STUDY TEXT
-------------------------

The Evolution of Resource Management toward Ecosystem Management Flashcards
What is the Resource conservation ethic
The goal of management is based on utilitarian ethics.
To produce the greatest good for the greatest number for the longest time.
What is the romantic transcendental conservation ethic
Nature has values/uses other than human economic value independent of human use.
Conservation vs preservation
What is the Evolutionary ecological land ethic
Nature is not simply a collection of parts, some to be used, others to be discarded based on their usefulness.
It is a complicated and interconnected ‘functional system’ that is the result of long-term evolutionary change.
Define ecosystem management
It involves a continual process of learning and improvement so that new ideas and approaches are constantly being tested, evaluated, and rejected or implemented.
Define the values of traditional management
- Emphasis on commodities and natural resource extraction.
- Equilibrium perspective; stability, climax communities
- Reductionism; site specificity
- Predictability and control
- Solutions developed by resource management agencies
- Confrontation, single-issue polarization, public as adversary
Define the values of Ecosystem management
- Emphasis on the balance between commodities, amenities, and ecological integrity
- Nonequilibrium perspective, dynamics, and resiliency, shifting mosaics.
- Holism, contextual view
Uncertainty and flexibility - Solutions developed through discussions among all stakeholders
- Consensus building, multiple issues, partnerships
Traditional vs Ecosystem Management
o Traditional management tended to facilitate natural resource extraction.
Ex: timber production fishery and hunting resources, minerals, agriculture.
o Ecosystem management expands these interests to include amenities.
Ex: camping, birding, clear skies, clean water, nature appreciation, ecological processes, and biological diversity.
Define command and control
The overuse of resources is a result from using technological ingenuity to manipulate nature toward a specific goal, rather than understanding natural limits and using careful stewardship
Define overexploitation/overuse
When efforts to get more from a resource through ingenuity and technological innovation are met by declining yields.
what is the conceptualized model of command and control
Command, present situation, and control lead to expectations and assumptions which lead to the desired situation
Example of the model of command and control
Ex: planting and allowing the growth of ponderosa pine populations leads to an increase in ponderosa pine populations.

-------------------------

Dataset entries
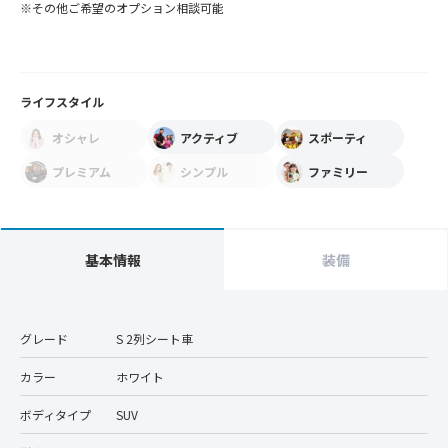
※その他ご希望のオプション相談可能
ライフスタイル
オシャレ
アクティブ
スポーティ
プレミアム
シンプル
ファミリー
基本情報
装備
グレード
S 2列シート車
カラー
ホワイト
ボディタイプ
SUV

-------------------------

EXERCISES
1. Copy the passage of the resource management flashcards from "- Equilibrium perspective;" up to and including "resources, minerals, agriculture.".
2. Proceed with the resource management flashcards from the point where they stop.

ANSWERS FOR THE TASKS
1.
- Equilibrium perspective; stability, climax communities
- Reductionism; site specificity
- Predictability and control
- Solutions developed by resource management agencies
- Confrontation, single-issue polarization, public as adversary
Define the values of Ecosystem management
- Emphasis on the balance between commodities, amenities, and ecological integrity
- Nonequilibrium perspective, dynamics, and resiliency, shifting mosaics.
- Holism, contextual view
Uncertainty and flexibility - Solutions developed through discussions among all stakeholders
- Consensus building, multiple issues, partnerships
Traditional vs Ecosystem Management
o Traditional management tended to facilitate natural resource extraction.
Ex: timber production fishery and hunting resources, minerals, agriculture.

2.
Result: Control would include management decreasing fires and destruction.
Ex: Wanting to increase deer populations on the Kaibab plateau for hunting.
Result: To increase deer populations the predators of deer were reduced. Deer populations increased but to such a number that the ecosystem could not support this increase. Deer began to starve to death and numbers decreased heavily.
What are the consequences of command and control?
When the range of natural variation in an ecosystem is controlled, the system loses resilience when faced with new stressors.
what are the three components of command and control?
Human imposed external control – external changes in the ecological system by humans.
Institutional changes to focus on control – sociality expects institutions to be effective.
Increased economic dependence on control and overcapitalization.
The loss of resilience in an ecosystem due to the control of natural variation can lead to…
(a) The behavior of an uncontrolled ecosystem fluctuates through a wide range of conditions. A perturbation to the system has an immediate effect, but it is absorbed, and the system continues on as before.
(b) in an ecosystem controlled by humans, behavior is tightly constrained within narrow limits. When a perturbation strikes, the system may change
fundamentally to a new state and not be able to return to its formal condition.
Define pathology
the specialty of medical science concerned with the cause, development, structural/functional changes, and natural history associated with diseases.